For winter break my family planned a vacation to Patagonia. A must visit for adventurers and photographers around the world. Seeing as I like to think of myself as both an adventurer and a photographer, I couldn’t have been more excited about my family’s vacation destination. We spent three days in Santiago, and eight days in Chilean Patagonia hiking portions of the “W.” After returning home my friends have asked me countless times what the best part was, or “How was your trip?” There is no way to describe Patagonia. You simply have to go yourself. It’s impossible to convey the vastness of the landscape through words or pictures, but I’ll try my best below.
Unfortunately, the best weather we had on the trip was while driving into the national park on our first day, and driving out on our last day. This made photographing a little difficult, especially when hail and sleet was pelting me in the back at 40 miles an hour. But I did my best to capture the beauty that Patagonia holds (GoPro’s can help with the extreme weather conditions).
Near a Penguin sanctuary on our first day in Patagonia.
A lone Gaucho presides over his flock of sheep. The lambs are extremely tasty if cooked just right…
Torres del Paine.
After arriving in Chile I realized that I would be in Patagonia during the southern hemisphere’s Summer Solstice, the longest day of the year. Being nearly as far south as you can go without traveling to Antarctica meant that the longest day of the year was VERY long. I decided that I wanted to try and capture the sunrise and sunset of the longest day of the year. I woke up at 4 a.m. to take this picture, and the picture below was captured around 10:30 p.m.
Hiking on Grey Glacier, which extends 25 kilometers further north (left, in the picture). Hiking around and exploring caves, crevasses and a massive field of ice is a great way to make you feel small, especially when vast mountain ranges are the backdrop.

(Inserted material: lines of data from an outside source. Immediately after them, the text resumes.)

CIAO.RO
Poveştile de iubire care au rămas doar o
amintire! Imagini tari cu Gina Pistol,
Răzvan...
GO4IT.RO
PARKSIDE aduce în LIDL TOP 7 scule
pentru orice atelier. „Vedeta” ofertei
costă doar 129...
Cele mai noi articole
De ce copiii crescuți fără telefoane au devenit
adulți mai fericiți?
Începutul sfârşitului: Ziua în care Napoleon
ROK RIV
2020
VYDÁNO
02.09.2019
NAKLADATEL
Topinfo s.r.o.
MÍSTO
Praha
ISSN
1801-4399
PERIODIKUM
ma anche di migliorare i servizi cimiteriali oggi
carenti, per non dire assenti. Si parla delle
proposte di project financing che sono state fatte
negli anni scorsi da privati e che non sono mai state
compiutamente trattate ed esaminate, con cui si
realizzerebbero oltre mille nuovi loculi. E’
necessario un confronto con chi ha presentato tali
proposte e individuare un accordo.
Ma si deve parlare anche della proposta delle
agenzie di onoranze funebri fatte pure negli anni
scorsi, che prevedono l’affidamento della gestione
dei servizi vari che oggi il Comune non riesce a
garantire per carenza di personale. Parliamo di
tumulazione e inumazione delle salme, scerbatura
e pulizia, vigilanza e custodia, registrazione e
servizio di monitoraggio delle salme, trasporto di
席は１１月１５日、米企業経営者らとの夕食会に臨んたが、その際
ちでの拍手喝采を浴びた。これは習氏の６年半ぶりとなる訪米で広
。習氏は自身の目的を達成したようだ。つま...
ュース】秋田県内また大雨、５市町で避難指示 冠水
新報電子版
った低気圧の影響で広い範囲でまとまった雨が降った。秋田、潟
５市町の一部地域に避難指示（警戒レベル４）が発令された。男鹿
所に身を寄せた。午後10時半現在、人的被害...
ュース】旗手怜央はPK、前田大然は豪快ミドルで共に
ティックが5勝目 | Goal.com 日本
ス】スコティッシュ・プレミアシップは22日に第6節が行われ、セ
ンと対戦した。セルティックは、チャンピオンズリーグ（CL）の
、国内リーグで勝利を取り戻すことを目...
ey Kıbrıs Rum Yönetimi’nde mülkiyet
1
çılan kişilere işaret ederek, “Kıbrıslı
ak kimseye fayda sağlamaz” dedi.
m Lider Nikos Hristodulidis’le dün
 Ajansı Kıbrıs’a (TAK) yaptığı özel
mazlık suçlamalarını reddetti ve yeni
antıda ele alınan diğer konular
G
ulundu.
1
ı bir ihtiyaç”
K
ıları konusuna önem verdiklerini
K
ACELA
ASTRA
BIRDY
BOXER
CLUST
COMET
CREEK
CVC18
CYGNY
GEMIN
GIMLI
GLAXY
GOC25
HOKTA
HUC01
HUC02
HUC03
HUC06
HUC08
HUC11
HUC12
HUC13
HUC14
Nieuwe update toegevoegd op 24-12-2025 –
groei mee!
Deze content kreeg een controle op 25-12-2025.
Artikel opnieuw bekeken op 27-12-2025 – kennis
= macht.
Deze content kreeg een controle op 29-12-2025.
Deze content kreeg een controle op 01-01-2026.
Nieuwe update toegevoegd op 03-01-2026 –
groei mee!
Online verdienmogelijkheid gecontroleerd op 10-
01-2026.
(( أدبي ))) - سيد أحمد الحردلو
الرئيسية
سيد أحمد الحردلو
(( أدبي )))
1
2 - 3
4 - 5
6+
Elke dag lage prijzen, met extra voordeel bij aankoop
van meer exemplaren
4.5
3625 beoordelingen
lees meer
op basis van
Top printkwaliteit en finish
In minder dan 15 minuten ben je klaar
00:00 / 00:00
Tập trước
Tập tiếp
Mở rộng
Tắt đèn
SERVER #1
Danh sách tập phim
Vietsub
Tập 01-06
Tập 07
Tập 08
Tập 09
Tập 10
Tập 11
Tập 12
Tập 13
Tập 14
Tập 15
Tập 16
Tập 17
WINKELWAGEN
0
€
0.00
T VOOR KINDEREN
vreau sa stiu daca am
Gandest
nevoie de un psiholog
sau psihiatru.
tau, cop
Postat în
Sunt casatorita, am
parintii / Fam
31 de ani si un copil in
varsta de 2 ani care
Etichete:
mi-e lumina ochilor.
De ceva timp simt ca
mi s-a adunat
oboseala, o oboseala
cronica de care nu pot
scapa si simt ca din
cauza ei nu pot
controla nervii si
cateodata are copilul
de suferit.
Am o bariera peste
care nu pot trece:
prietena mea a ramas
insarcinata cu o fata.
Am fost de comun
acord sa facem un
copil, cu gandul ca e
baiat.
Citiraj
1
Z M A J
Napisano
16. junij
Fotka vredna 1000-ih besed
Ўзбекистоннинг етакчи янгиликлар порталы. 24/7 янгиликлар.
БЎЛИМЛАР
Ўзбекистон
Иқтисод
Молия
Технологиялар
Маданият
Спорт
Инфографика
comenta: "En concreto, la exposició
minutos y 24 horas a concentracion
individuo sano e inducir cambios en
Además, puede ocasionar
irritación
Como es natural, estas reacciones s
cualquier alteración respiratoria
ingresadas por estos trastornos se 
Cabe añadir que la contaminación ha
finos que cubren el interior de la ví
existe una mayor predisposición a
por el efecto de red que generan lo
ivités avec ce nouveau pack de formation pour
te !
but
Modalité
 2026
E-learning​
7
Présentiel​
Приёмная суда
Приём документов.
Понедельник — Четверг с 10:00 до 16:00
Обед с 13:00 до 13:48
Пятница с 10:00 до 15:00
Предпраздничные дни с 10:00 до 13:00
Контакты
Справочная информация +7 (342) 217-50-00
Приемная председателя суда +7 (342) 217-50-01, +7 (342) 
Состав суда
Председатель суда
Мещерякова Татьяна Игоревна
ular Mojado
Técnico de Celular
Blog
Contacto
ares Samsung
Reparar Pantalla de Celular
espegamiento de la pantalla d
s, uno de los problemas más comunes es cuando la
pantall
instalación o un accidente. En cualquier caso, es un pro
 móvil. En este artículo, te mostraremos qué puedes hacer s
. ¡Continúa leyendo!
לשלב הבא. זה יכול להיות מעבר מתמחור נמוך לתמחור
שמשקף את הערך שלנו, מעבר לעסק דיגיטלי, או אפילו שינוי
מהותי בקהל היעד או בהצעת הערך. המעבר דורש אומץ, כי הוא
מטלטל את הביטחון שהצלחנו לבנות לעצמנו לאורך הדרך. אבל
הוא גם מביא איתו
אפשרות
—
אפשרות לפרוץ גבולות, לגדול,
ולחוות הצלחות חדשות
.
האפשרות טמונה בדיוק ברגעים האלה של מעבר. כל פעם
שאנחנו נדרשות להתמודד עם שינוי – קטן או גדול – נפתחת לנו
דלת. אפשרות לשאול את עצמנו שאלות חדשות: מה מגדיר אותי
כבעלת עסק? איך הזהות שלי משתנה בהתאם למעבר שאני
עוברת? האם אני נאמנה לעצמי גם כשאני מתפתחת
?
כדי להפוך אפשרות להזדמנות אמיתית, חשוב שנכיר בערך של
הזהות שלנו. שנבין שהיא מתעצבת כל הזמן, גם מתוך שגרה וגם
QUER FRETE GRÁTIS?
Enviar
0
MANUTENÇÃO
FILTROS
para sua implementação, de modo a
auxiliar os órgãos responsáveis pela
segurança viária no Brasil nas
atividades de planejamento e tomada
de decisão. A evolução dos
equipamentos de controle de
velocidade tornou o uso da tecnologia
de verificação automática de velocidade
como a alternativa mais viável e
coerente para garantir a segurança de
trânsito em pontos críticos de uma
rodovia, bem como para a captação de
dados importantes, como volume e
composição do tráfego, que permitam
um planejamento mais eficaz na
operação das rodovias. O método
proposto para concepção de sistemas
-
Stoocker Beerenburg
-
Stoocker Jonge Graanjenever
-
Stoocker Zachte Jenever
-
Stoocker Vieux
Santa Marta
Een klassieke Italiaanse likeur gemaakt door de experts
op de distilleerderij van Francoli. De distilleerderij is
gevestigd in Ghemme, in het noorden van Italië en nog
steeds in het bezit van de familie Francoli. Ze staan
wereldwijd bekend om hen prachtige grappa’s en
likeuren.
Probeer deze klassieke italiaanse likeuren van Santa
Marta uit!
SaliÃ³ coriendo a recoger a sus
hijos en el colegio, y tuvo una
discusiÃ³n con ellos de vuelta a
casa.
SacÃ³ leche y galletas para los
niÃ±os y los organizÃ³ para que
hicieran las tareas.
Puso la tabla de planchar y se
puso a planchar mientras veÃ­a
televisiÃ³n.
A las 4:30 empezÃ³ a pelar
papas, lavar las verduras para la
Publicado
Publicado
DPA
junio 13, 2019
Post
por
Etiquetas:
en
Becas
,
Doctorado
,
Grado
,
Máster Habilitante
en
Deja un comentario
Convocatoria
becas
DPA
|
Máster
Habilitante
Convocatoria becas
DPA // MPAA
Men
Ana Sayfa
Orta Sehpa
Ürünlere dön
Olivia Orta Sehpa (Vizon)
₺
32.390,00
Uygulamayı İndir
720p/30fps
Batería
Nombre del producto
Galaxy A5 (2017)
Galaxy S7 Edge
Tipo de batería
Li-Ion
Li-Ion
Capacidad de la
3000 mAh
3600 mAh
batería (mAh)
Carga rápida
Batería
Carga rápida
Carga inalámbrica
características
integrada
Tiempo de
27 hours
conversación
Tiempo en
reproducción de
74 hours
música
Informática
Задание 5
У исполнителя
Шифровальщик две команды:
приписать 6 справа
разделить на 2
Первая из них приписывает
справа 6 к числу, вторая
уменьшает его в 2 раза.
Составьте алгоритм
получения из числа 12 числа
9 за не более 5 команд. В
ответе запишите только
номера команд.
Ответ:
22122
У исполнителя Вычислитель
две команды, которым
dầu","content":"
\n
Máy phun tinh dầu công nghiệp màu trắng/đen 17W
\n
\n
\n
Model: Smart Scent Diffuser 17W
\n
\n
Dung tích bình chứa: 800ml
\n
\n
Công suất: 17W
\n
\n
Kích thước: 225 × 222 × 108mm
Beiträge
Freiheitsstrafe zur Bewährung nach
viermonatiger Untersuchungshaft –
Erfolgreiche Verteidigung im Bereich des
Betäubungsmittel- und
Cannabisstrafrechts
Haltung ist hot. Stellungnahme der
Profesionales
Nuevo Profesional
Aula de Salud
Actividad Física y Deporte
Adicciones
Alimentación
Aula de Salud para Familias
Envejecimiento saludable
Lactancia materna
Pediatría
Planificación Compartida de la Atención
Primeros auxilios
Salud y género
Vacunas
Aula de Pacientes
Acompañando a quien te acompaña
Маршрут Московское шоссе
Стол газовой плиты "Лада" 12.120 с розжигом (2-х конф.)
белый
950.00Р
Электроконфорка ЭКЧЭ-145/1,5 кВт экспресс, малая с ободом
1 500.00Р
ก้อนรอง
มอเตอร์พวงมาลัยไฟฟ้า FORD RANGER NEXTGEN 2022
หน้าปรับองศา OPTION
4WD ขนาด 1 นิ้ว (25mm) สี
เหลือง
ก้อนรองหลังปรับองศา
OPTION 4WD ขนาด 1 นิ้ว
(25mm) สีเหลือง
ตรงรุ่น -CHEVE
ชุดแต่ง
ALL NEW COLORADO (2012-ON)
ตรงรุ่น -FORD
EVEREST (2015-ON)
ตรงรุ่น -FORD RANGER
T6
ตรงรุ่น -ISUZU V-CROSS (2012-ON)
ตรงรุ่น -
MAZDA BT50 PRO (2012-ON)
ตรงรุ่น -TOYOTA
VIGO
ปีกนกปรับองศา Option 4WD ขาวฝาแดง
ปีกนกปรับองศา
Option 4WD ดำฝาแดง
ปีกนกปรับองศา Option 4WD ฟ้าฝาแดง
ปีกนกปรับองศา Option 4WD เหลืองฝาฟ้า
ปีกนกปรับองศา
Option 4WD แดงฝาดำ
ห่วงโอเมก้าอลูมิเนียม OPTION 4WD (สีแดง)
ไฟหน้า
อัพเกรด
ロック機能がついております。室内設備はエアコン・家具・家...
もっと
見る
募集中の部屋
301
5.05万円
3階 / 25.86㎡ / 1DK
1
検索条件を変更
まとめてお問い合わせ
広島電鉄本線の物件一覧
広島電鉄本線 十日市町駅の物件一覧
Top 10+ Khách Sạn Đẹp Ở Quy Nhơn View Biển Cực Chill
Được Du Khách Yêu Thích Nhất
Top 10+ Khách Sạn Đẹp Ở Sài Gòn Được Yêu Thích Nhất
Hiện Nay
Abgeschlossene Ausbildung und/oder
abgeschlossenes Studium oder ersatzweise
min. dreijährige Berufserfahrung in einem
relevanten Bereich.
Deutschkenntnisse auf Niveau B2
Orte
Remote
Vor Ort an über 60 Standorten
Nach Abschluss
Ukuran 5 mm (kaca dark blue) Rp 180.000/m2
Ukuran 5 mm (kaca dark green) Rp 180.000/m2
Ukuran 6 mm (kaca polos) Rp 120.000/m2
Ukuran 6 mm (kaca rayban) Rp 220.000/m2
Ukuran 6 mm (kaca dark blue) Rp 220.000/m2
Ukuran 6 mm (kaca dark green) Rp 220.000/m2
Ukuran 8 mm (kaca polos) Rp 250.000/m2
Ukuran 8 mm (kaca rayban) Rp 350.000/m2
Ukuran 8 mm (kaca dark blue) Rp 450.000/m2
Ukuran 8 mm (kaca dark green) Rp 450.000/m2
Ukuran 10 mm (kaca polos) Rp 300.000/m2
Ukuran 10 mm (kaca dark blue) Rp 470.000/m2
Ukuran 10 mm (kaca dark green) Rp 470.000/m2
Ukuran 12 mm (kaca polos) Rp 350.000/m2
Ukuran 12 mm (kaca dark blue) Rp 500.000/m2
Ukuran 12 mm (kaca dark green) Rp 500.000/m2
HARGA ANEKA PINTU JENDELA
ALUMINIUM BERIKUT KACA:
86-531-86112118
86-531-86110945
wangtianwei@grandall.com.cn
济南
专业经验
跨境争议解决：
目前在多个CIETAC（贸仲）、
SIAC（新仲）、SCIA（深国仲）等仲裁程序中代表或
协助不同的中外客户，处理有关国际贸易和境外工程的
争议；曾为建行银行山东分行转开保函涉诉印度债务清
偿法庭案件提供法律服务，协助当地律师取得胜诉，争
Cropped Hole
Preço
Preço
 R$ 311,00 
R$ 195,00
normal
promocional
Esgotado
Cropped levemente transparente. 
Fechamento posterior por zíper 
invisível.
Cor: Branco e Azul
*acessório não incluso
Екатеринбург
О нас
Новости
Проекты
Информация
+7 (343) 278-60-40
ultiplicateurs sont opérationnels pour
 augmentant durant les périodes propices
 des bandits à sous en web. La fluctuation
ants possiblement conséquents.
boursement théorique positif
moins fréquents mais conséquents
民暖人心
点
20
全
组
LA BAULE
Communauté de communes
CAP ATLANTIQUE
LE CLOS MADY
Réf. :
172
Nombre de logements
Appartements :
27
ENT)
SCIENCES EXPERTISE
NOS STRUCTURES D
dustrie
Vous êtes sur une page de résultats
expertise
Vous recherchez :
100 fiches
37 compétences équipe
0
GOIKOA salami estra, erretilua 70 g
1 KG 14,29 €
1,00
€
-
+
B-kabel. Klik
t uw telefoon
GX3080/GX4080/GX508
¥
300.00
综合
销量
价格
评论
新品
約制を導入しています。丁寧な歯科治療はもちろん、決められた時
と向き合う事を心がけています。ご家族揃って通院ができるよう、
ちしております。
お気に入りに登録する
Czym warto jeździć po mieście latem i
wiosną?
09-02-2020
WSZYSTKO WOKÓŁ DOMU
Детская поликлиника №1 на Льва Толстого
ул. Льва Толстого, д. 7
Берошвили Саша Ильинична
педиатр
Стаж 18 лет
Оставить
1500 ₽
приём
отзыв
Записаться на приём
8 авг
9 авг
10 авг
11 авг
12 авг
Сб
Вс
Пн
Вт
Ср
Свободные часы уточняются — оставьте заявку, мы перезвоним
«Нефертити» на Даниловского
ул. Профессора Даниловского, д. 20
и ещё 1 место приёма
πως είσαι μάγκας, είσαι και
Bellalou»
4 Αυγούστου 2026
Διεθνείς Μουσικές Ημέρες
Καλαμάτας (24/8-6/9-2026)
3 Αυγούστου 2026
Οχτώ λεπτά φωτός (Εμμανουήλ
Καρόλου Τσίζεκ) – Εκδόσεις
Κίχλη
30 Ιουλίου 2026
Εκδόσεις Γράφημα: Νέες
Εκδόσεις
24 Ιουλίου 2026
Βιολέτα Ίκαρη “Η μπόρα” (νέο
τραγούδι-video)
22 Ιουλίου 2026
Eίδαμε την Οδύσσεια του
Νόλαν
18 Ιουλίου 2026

On one of the last nights that I spent in Patagonia my sister, our guide and I were drinking wine and playing card and dice games until the sun set (which is a reasonably late time, especially if you have to wake up early the next morning to hike eight miles). A while after it got dark we decided to walk to the lake pictured above, and drink some whiskey out of a Nalgene along the way. But warm whiskey isn’t very good – especially when drinking it from a Nalgene. Another guide that we had been passing the time with, Jorge, had an idea about how we could cool down our whiskey. Icebergs. Because glaciers are constantly growing and shrinking with the seasons (and climate change), quite a few chunks break off and float across the lake. The smaller ones that have less mass below the water can get quite close to shore, making it possible to “harvest” them. Jorge donned his waders and ice axe and went to war with the nearest iceberg. He struggled about 30 feet out into the lake and started hacking at the ice until a chunk the size of a car tire fell off. He then dragged it ashore and broke it into smaller chunks that could fit in the Nalgene. Even bad whiskey in a plastic bottle can be made delicious if you add some glacial ice cubes to it.
During the summer constant winds of up to 50 miles an hour are not uncommon in Patagonia. This lends itself to some amazing cloud formations.
It’s impossible to understand how vast and beautiful Patagonia is without visiting it yourself.